That’s right, I said new iPad.
Admittedly, it’s only been a little over three months since I got the first iPad — a 64 GB WiFi-only model that I picked up the day they were released because my usual anxiety about waiting for the latest device was amplified by a course of antibiotics. As cures for antibiotic-induced-anxiety go, it was pretty expensive, but it made the kids happy, and since they were also cranky from their antibiotics it actually felt like a good, or at least justifiable, investment.
But I’ll be honest. As much as I’ve enjoyed playing Mirror’s Edge, my WiFi iPad felt like a big toy. A big, super cool, expensive toy. I found myself wondering: why did I spring for the most expensive model? If this was going to be a mostly kid-oriented device, couldn’t I save some bucks and get the least expensive model?
As with so many of my efforts at economizing technology, these self-doubts instead led me to spend even more money, upgrading to the 64 GB iPad with WiFi and 3G.
And let me tell you: that $129 is worth every penny.
The difference between a Wifi iPad and a 3G iPad isn’t a quantitative difference in how much you can use your iPad. That’s what I’d assumed it would be: just the same device, but connected to the net more of the time.
It’s an entirely different device.
Here are some of the things I’ve been able to with my iPad now that it’s got 3G:
- Navigate: This was the top use case for the iPad. By looking up destinations on Yelp (sadly no iPad app, just web or iPhone app running on iPad) and then choosing “Directions to Business”, we got our route mapped to each Portland restaurant or shop we wanted to visit. It was a heck of a lot easier to navigate with the Maps application for iPad than the Maps application on iPhone, simply because the screen is so much larger!
- Drive: Our 4-year-old is obsessed with BrainPop, the awesome educational website with free, fantastic iPad app. But it only works while actually connected to the net. During the Era of the WiFi-Only iPad, the phrase “it’s not connected” entered his vocabulary as his explanation for BrainPop’s failure to load outside our house. His delight at being able to watch BrainPop anywhere, anytime let us drive with far fewer stops!
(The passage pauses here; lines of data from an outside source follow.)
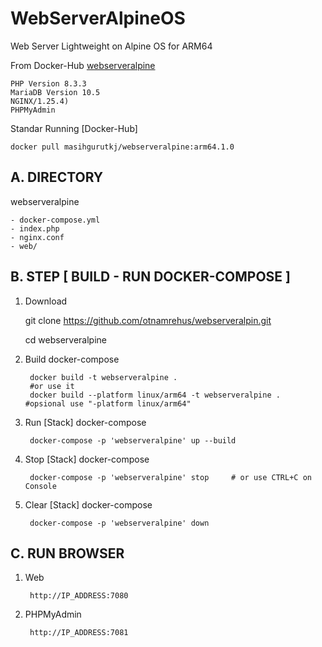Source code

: # WebServerAlpineOS
Web Server Lightweight  on Alpine OS  for ARM64 

From Docker-Hub [webserveralpine](https://hub.docker.com/r/masihgurutkj/webserveralpine)
  
    PHP Version 8.3.3 
    MariaDB Version 10.5 
    NGINX/1.25.4) 
    PHPMyAdmin

Standar Running [Docker-Hub]
  
    docker pull masihgurutkj/webserveralpine:arm64.1.0
    
A. DIRECTORY
----------------------

webserveralpine
   
    - docker-compose.yml
    - index.php
    - nginx.conf
    - web/

B. STEP [ BUILD - RUN DOCKER-COMPOSE ]
-------------------------------
1. Download
   
    git clone https://github.com/otnamrehus/webserveralpin.git
  
    cd webserveralpine

2. Build docker-compose
   
        docker build -t webserveralpine . 
        #or use it
        docker build --platform linux/arm64 -t webserveralpine .   #opsional use "-platform linux/arm64"

3. Run [Stack] docker-compose
   
        docker-compose -p 'webserveralpine' up --build

4. Stop [Stack] docker-compose
   
        docker-compose -p 'webserveralpine' stop     # or use CTRL+C on Console

5. Clear [Stack] docker-compose
   
        docker-compose -p 'webserveralpine' down

C. RUN BROWSER
-------------------------------

1. Web
   
        http://IP_ADDRESS:7080
 
2. PHPMyAdmin
   
        http://IP_ADDRESS:7081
- Eat: I didn’t want to spend my last day in Portland at the same wifi cafés I’d frequented earlier in the week…but I had a blog post to write. Thanks to the iPad and keyboard dock, I was able to blog from Ken’s Artisan Bakery, using 3G to connect to the net. It took a bit longer to write my blog post (it turns out that the ability to have side-by-side windows is pretty crucial to my blogging workflow) but I got to eat a Salted Caramel Coffee Macaron that is now in my list of top 10 all-time most delicious food experiences.
- Travel: The 75 MB data plan that I bought from Rogers (my Canadian wireless provider) got used up within a few days of getting to the US. Buying AT&T’s $14.99 plan for 250 MB of data on my iPad got me through the rest of the week. I’ll cancel the plan now that I’ve left the country, and re-activate it when I’m next visiting the States, though if I go to the US for more than 3 days I’ll spring for the 2 GB plan. The money I save on data during my 4-6 US visits a year will easily cover the difference in costs between the WiFi and 3G models — and free me from my fear of the dreaded (but not unprecedented) 4-figure post-travel cell phone bill.
I’ll be interested to see whether the 3G iPad is as life transforming when I’m in my own hometown. My guess is yes…if only because it’ll free me from the need to organize my café work days around my favourite Vancouver wifi cafés. (But that shouldn’t worry the folks at my new favourite, Oz Coffee: they’re good enough that I’ll keep visiting, even with 3G.)
And if you’re now kicking yourself for going WiFi-only, I’ve got good news: Apple’s supply chain woes are your best friend. Because it’s so hard for people to find iPads in stock at the Apple Store, a Craigslist ad offering to sell your used iPad at a modest discount (try knocking $50-100 off what you paid originally) will likely find takers. You can then upgrade to a new model by pre-ordering a 3G version: while the Apple Store said it would likely take 2-3 weeks for a 3G iPad to arrive, it actually only took 2-3 hours! I’m sure that was exceptionally good luck, but the point is to avoid getting discouraged by Apple’s estimated shipment times: place your order and your Craigslist ad at the same time, and you’ll have a buyer for your old iPad lined up by the time your 3G model arrives.